As the landscape of primary care evolves, pressures on practitioners rise, and artificial intelligence promises to empower physicians with greater knowledge and efficiency, Harvard Medical School is acting to align its educational goals and reinforce its support for and leadership in primary care.
Effective June 30, the educational offerings of the HMS Center for Primary Care — directed by Russell Phillips, the William Applebaum Professor of Medicine — will move to the Program in Medical Education, overseen by Dean for Medical Education Bernard Chang. This integration will allow for greater coordination between the primary care core clerkship required of all medical students, the new pilot curriculum track for medical students dedicated to primary care leadership and transformation, and other primary care-focused educational initiatives.
The Office for Community-Centered Medical Education, which oversees a growing catalog of opportunities for students to engage in community health, will also become part of the PME.

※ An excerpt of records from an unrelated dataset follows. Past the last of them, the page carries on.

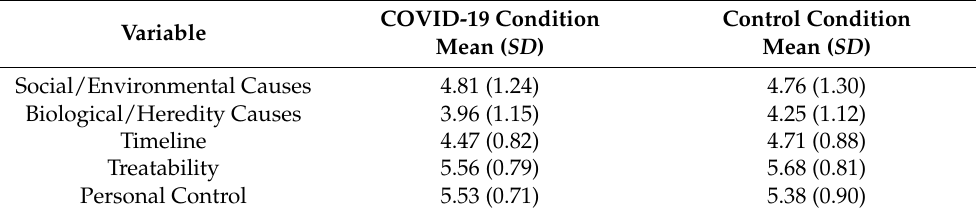
Table 2. Descriptive statistics across experimental conditions in Study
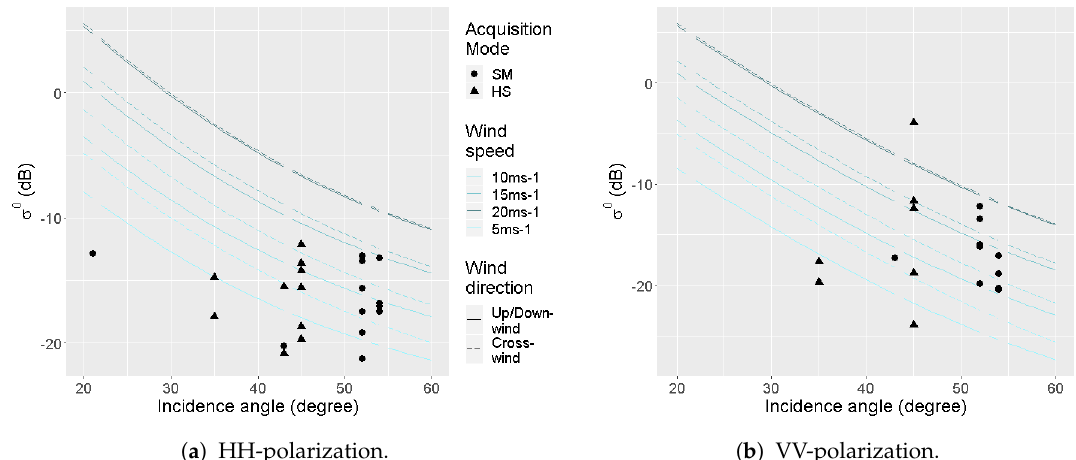
Figure 21. The vessel’s maximum σ 0 (dots) for HH-pol and VV-pol compared to the water surface’s radar return estimations according to different wind scenarios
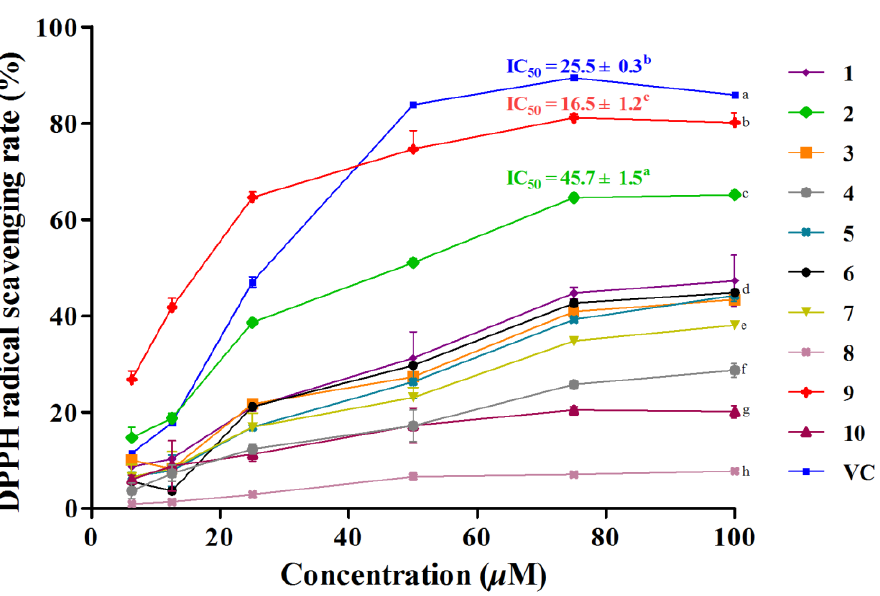
Figure 4. Radical scavenging activities of compounds 1 − 10 by DPPH assays. Vitamin C (VC) was used as positive control. Data are expressed as means ± SD ( n = 3). IC 50 values labeled by different letters (a–c) and the DPPH radical scavenging rate at 100 µ M labeled by different letters (a–h) were significantly different at a level of p < 0.05 ( n = 3) by one-way ANOVA DMRT.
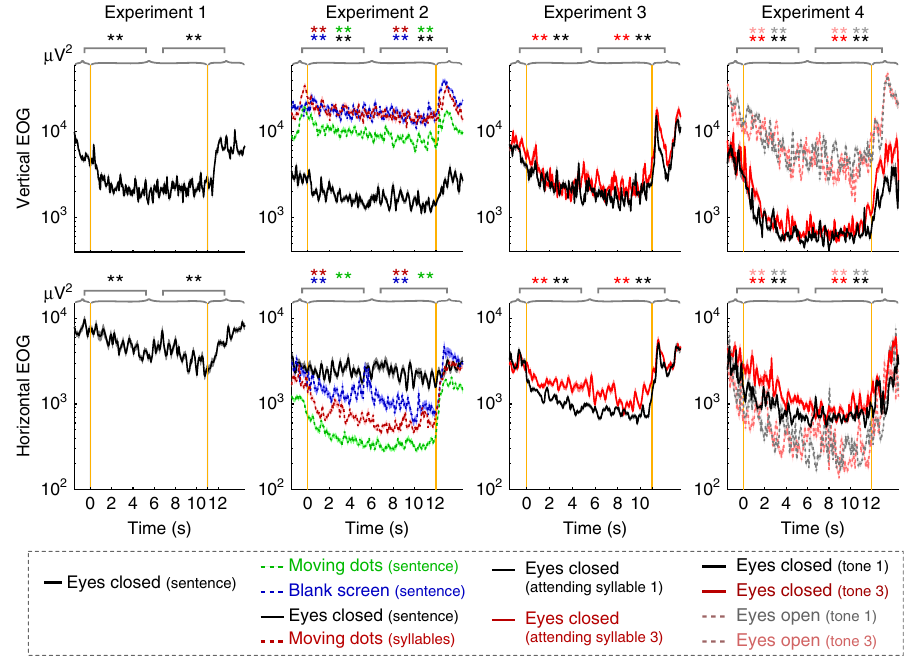
Fig. 7 Timecourse of the EOG power before, during, and after the stimulus. The vertical orange lines denote the onset and offset of the stimulus sequence. The upper and lower panels show vertical and horizontal EOG, respectively. The curves show the average of the single-trial EOG power, i.e., square of the EOG waveform. The solid and dashed curves show the eyes-closed and eyes-open conditions, respectively. Shaded area is 1 SEM across participants on each side. The EOG power is lower during the stimulus, compared with the pre-stimulus and post-stimulus periods (bootstrap, signi fi cance shown by stars in the same color as the lines, * P < 0.05, ** P < 0.01). See Supplementary Table 7 for the exact P -value, mean, and variance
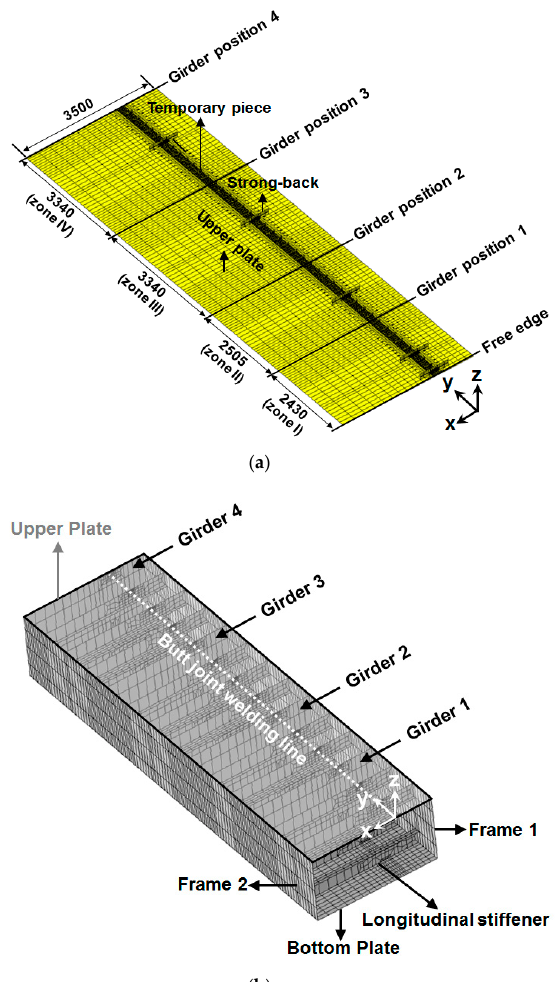
Figure 20. Finite elements model of panel block: ( a ) upper plate and pieces and ( b ) whole model.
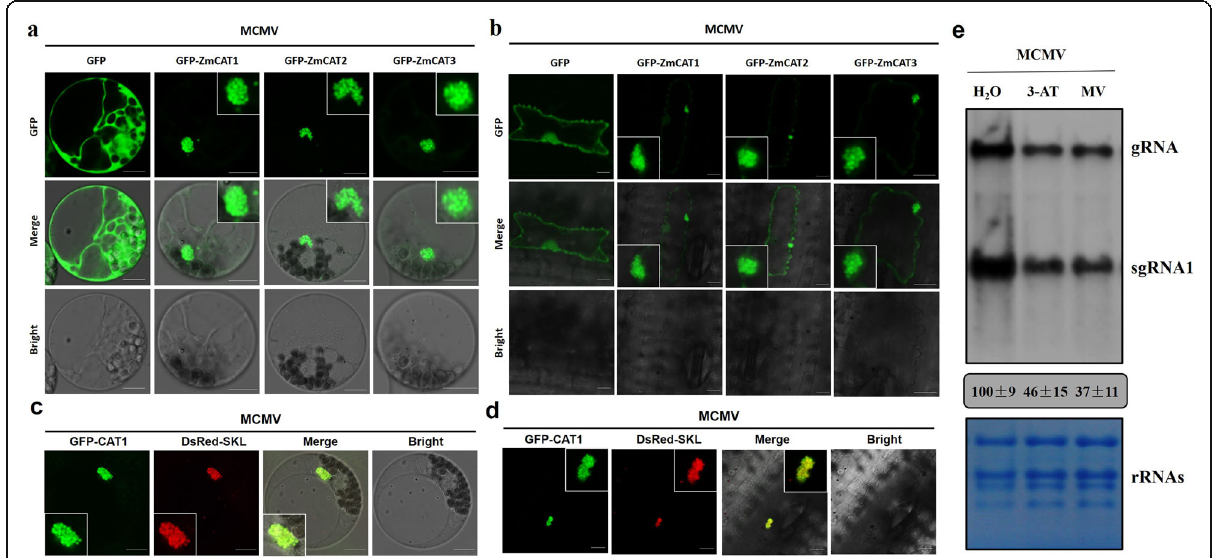
Fig. 5 The peroxisome localization of ZmCATs is required for viral replication of maize chlorotic mottle virus (MCMV). a , b Subcellular localization of ZmCATs in maize protoplasts in the presence of MCMV in vitro transcripts ( a ) and in MCMV-infected leaves ( b ). The green/red fluorescence was observed at 24 hpt ( a ) and 36 hpb ( b ), respectively. Bars, 10 μ m. c , d GFP-ZmCAT1 co-expressed with DsRed-tagged peroxisome marker SKL in MCMV-infected maize protoplasts ( c ) and MCMV-inoculated maize leaves ( d ). The green/red fluorescence was observed at 24 hpt ( c ) and 36 hpb ( d ), respectively. Bars, 10 μ m. e Protoplasts were inoculated with MCMV in vitro transcripts and incubated at 25 °C for 18 h in the presence of 20 mM 3-AT (3-amino-1, 2, 4-triazole) or 10 μ M MV (methyl viologen). The accumulation levels of MCMV genomic RNA were determined by Northern blot and visualized with the IMAGE J software. The numbers shown below the gel indicate the ratio of MCMV genomic RNA (top band) accumulation level in 3-AT/MV-treated maize protoplasts to that in the H 2 O-treated control maize protoplasts (presented as 100). Relative genomic RNA accumulation was calculated from maize protoplast Northern blot data for three separate inoculation experiments and represents mean ± standard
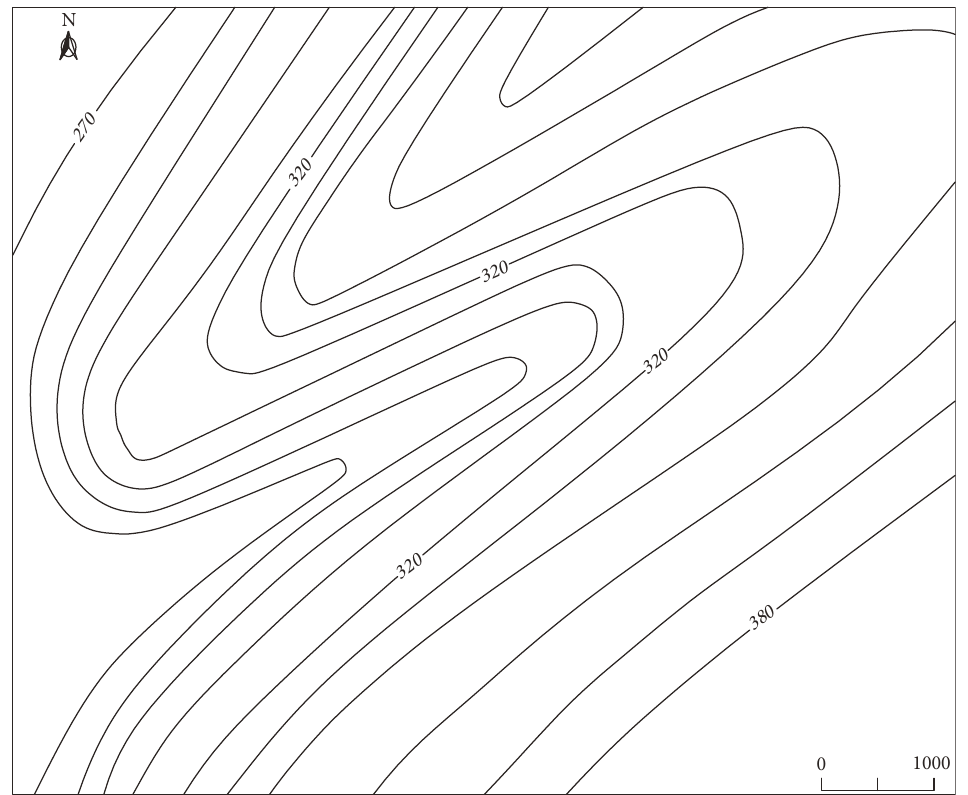
Figure 8: The structural features of the coal seam at key moments in the Yanshanian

Opportunities for primary care research will be supported through the HMS Office of Scholarly Engagement, and the Primary Care Student Leadership Committee will continue as an important forum for innovation and engagement within the HMS community.
Beyond the PME, the highly successful HMS HealthTech Fellowship Program will move to the HMS Therapeutics Initiative, and the recently launched Lancet Global Health Commission on People-Centered Care for Universal Health Coverage will now be supported by the Office for Research Initiatives and Global Programs.
These changes follow years of effort to build and sustain the Center for Primary Care as an independent entity. However, the current financial realities have necessitated a strategic restructuring, said Dean George Q. Daley in an email to the community on June 20.
“Dr. Phillips and I have tried in earnest to raise additional philanthropic and endowment funds to sustain the center as an entity with its own administrative and research infrastructure. This has proven difficult,” he wrote.
As such, HMS will reorganize its primary care curricular offerings to preserve and sustain the center’s most successful programs. The overall aim is to embed primary care innovation and leadership within the medical student experience, allowing students and faculty to more effectively engage in the learning process and collaborate to imagine and design new models of primary care.